___ EXTRACTED MATERIAL ___

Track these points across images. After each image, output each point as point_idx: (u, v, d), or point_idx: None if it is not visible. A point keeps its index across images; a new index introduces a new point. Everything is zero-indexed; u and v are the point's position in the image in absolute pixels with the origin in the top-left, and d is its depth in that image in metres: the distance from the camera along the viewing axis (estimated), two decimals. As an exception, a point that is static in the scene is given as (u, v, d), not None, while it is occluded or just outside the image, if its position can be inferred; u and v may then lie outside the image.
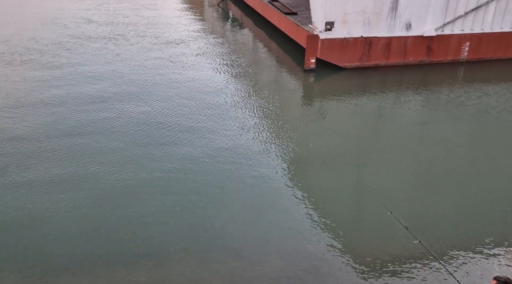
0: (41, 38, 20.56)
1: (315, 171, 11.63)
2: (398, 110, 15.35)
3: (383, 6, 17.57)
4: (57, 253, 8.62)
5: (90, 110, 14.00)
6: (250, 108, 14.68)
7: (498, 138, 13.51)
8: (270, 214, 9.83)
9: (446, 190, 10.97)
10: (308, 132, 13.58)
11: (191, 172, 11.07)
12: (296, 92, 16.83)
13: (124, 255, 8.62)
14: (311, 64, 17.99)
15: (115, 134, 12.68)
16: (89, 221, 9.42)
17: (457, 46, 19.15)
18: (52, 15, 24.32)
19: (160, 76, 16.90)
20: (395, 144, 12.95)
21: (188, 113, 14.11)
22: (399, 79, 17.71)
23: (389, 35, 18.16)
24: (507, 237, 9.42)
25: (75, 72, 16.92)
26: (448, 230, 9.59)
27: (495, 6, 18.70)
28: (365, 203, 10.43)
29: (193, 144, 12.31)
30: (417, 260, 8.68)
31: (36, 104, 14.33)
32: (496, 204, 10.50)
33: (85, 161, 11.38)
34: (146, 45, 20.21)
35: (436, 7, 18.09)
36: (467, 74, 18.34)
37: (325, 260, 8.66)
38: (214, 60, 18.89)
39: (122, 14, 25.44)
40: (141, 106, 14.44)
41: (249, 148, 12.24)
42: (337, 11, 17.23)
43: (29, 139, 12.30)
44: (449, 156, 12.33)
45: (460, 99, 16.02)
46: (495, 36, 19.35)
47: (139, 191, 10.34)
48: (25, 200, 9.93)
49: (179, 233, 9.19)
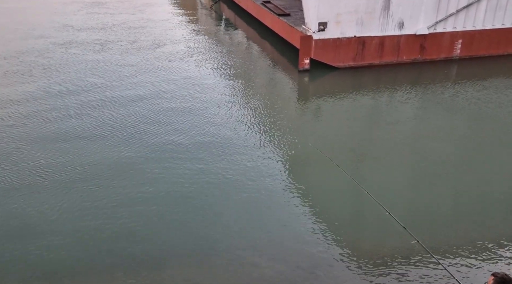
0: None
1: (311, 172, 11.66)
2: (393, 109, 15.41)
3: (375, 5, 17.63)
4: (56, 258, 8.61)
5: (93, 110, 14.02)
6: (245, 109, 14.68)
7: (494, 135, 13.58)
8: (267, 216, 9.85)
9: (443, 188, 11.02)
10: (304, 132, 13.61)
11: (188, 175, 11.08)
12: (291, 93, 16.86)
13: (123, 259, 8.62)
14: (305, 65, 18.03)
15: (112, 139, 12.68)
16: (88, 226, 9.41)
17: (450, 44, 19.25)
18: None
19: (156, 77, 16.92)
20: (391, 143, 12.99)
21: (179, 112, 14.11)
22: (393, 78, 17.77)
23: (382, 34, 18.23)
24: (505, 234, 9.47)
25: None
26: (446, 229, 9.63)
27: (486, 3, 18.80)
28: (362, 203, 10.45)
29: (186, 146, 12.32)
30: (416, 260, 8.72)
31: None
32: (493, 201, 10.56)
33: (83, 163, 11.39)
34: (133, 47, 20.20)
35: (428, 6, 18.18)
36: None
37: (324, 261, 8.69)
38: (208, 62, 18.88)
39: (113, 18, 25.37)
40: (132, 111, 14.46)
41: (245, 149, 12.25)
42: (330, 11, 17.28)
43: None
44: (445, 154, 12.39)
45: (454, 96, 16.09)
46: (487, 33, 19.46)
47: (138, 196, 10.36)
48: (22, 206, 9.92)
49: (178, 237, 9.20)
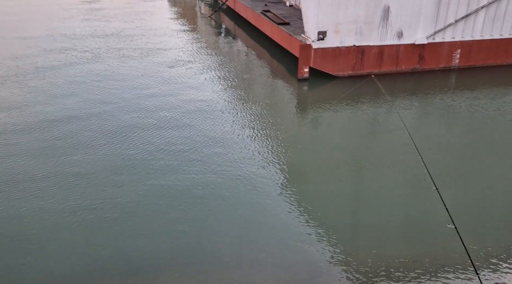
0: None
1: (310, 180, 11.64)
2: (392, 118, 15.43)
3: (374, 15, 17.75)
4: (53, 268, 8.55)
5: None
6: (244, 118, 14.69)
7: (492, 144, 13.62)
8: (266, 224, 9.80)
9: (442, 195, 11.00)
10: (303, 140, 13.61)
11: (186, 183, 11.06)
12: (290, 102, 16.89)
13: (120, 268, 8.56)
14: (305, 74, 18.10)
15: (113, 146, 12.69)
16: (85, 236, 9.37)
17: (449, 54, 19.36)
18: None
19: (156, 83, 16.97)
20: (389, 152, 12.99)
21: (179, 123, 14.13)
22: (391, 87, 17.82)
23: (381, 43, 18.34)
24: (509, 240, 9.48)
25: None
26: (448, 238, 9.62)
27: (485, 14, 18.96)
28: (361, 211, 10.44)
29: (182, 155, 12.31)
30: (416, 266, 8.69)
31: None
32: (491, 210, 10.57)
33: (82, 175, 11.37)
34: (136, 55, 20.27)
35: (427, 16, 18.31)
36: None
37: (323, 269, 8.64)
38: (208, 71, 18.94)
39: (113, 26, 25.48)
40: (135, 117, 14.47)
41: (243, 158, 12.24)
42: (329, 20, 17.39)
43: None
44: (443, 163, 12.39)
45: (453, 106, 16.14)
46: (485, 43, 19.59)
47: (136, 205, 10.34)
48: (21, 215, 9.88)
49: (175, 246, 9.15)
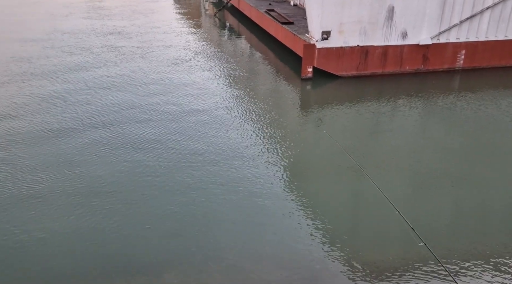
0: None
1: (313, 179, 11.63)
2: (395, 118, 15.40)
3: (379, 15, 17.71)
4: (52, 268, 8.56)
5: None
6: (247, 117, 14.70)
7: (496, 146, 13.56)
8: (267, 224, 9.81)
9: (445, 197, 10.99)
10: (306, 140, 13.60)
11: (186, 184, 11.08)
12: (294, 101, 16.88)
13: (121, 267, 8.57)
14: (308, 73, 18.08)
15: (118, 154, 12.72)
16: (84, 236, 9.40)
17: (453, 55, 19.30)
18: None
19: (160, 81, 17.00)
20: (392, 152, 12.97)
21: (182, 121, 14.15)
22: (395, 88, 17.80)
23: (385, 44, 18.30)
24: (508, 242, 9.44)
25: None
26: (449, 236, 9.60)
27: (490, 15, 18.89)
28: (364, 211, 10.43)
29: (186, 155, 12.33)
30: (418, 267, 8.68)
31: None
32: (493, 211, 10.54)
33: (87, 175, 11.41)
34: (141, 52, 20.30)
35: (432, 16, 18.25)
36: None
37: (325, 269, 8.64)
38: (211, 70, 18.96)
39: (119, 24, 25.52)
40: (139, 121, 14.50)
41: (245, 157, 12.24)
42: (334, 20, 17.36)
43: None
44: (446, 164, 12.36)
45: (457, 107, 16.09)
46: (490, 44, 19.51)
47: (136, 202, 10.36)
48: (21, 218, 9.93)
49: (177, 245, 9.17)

___
___ EXTRACTED MATERIAL ___

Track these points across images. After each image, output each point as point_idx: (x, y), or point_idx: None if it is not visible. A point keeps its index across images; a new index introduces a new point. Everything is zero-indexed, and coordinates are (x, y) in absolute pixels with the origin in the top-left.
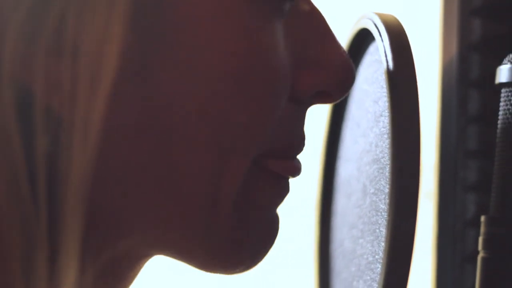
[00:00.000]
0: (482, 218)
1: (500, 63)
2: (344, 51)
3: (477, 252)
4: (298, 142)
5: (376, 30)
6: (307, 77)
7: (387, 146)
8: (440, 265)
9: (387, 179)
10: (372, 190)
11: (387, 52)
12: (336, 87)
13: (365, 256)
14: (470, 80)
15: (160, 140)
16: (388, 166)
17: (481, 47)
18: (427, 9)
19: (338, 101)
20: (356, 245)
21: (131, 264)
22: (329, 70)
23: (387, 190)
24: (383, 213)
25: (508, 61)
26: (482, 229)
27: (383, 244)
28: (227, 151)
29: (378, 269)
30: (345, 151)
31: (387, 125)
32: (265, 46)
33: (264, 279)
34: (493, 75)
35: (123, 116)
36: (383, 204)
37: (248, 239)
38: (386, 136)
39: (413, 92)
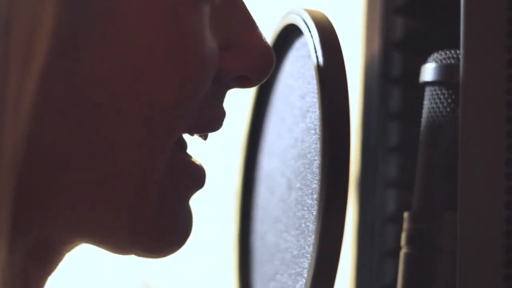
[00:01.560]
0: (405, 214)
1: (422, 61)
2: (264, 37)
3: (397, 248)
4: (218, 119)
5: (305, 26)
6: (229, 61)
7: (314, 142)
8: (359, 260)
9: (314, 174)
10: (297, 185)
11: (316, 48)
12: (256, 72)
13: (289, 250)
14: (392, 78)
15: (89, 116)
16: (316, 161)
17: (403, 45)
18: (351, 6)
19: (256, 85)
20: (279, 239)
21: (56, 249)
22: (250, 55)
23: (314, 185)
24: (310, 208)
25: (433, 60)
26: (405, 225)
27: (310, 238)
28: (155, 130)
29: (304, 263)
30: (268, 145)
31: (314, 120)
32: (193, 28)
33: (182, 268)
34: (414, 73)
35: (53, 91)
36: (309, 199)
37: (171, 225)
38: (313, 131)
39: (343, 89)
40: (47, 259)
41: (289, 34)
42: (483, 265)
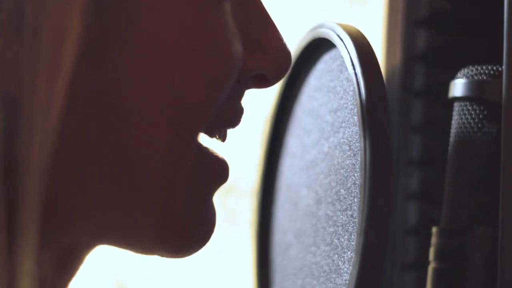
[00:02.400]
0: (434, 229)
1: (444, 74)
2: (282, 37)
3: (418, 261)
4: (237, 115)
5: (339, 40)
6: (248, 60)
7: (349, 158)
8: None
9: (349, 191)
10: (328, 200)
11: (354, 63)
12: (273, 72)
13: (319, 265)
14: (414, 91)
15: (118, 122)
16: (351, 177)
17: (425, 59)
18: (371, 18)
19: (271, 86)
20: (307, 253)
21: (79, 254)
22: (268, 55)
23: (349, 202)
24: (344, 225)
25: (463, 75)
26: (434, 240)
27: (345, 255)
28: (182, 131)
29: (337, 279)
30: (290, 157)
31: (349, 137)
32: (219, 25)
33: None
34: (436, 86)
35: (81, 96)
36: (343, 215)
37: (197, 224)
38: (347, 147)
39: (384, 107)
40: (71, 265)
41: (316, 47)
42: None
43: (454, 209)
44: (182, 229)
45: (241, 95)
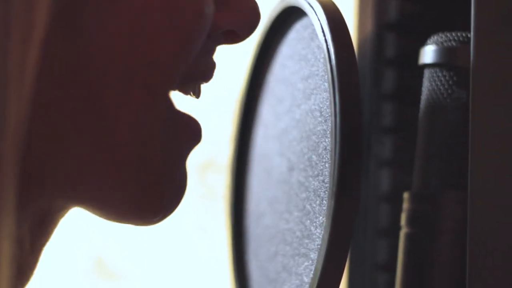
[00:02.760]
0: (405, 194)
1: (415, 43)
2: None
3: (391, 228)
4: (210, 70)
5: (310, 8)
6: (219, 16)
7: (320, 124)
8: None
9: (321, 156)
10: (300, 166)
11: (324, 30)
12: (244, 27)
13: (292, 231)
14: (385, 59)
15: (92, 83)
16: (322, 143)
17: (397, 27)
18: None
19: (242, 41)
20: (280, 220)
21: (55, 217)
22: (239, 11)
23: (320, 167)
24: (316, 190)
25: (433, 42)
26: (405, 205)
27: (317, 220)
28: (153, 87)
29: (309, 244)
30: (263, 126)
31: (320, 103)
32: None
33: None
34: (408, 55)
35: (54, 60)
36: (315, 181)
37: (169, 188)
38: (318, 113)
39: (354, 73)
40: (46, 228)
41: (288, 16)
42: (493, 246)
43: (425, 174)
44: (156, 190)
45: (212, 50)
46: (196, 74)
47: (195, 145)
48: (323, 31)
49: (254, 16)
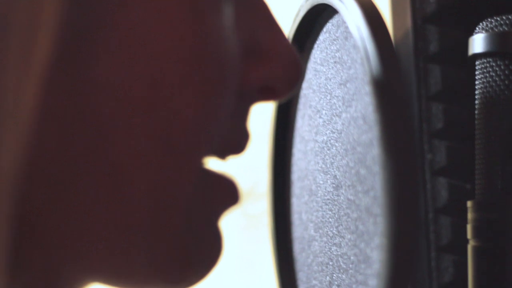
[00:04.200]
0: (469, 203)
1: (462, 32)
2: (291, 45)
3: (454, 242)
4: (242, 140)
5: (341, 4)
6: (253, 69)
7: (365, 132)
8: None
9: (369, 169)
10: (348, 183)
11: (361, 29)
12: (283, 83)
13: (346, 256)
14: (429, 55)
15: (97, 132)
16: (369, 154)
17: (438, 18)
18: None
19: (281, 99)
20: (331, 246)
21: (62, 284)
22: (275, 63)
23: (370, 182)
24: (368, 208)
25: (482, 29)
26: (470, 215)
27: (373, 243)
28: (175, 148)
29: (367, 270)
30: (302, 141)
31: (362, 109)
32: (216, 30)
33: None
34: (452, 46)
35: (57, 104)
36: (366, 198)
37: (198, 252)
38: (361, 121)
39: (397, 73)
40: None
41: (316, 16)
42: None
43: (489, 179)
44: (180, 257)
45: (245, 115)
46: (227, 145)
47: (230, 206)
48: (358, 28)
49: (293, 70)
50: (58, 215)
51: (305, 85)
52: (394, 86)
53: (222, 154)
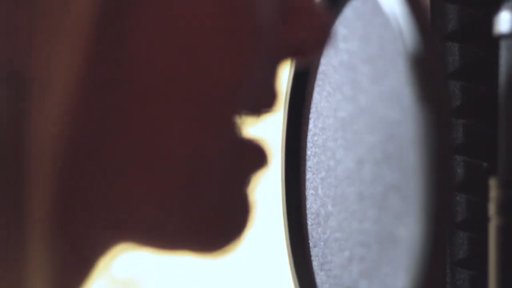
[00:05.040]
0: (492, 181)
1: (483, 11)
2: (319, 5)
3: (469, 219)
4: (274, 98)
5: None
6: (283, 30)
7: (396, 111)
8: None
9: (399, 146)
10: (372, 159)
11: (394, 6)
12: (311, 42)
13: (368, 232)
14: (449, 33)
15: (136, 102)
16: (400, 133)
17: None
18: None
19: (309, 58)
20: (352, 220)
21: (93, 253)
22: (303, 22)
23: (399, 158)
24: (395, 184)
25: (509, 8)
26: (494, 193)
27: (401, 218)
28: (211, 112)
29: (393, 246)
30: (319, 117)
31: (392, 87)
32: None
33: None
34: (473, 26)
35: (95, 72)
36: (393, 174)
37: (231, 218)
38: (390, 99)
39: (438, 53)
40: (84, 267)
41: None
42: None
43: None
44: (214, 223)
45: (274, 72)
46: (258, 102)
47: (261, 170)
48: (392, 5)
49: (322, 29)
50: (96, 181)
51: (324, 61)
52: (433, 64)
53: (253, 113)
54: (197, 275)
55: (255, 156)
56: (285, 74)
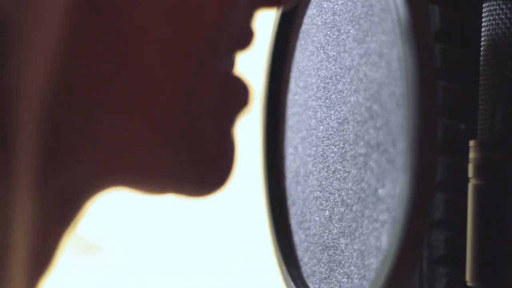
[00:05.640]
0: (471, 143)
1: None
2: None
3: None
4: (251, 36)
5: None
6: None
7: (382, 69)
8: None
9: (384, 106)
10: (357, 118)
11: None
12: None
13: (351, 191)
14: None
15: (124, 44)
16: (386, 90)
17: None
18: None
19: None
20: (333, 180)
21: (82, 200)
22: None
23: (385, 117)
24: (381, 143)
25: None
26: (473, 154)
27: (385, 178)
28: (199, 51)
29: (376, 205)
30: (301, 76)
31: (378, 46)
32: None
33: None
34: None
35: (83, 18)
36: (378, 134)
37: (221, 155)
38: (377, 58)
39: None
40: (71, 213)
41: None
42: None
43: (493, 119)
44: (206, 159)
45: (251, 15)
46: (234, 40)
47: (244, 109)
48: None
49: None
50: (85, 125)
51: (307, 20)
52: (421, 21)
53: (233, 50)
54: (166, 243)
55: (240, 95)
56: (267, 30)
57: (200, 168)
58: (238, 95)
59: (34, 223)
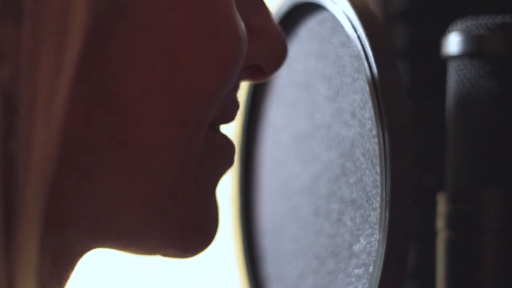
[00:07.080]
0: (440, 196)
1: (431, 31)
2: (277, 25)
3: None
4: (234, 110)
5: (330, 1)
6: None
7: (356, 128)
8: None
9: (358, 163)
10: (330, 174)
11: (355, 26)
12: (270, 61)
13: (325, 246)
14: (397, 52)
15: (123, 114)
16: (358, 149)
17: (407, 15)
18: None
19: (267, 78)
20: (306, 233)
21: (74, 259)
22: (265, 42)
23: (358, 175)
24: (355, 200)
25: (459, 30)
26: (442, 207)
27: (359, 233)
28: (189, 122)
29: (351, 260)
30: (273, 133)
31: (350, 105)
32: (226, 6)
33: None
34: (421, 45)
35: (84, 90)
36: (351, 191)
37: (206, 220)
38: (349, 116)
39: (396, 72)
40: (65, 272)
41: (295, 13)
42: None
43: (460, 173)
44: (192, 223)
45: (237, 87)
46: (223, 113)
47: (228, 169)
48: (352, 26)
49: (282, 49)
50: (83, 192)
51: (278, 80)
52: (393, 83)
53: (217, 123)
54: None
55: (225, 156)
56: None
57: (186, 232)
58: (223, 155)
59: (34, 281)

___

__WHAT THIS TASK INVOLVES__
While skipping the pictures, transcribe the data above from the line showing "outside the image." through the line showing "9: (446, 190, 10.97)", exactly and with both ends.

__SOLUTION FOR THIS TASK__
Track these points across images. After each image, output each point as point_idx: (u, v, d), or point_idx: None if it is not visible. A point keeps its index across images; a new index introduces a new point. Everything is zero-indexed; u and v are the point's position in the image in absolute pixels with the origin in the top-left, and d is its depth in that image in metres: the distance from the camera along the viewing axis (estimated), two decimals. As an exception, a point that is static in the scene is given as (u, v, d), not None, while it is occluded or just outside the image, if its position can be inferred; u and v may then lie outside the image.
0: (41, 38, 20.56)
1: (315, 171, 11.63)
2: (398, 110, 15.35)
3: (383, 6, 17.57)
4: (57, 253, 8.62)
5: (90, 110, 14.00)
6: (250, 108, 14.68)
7: (498, 138, 13.51)
8: (270, 214, 9.83)
9: (446, 190, 10.97)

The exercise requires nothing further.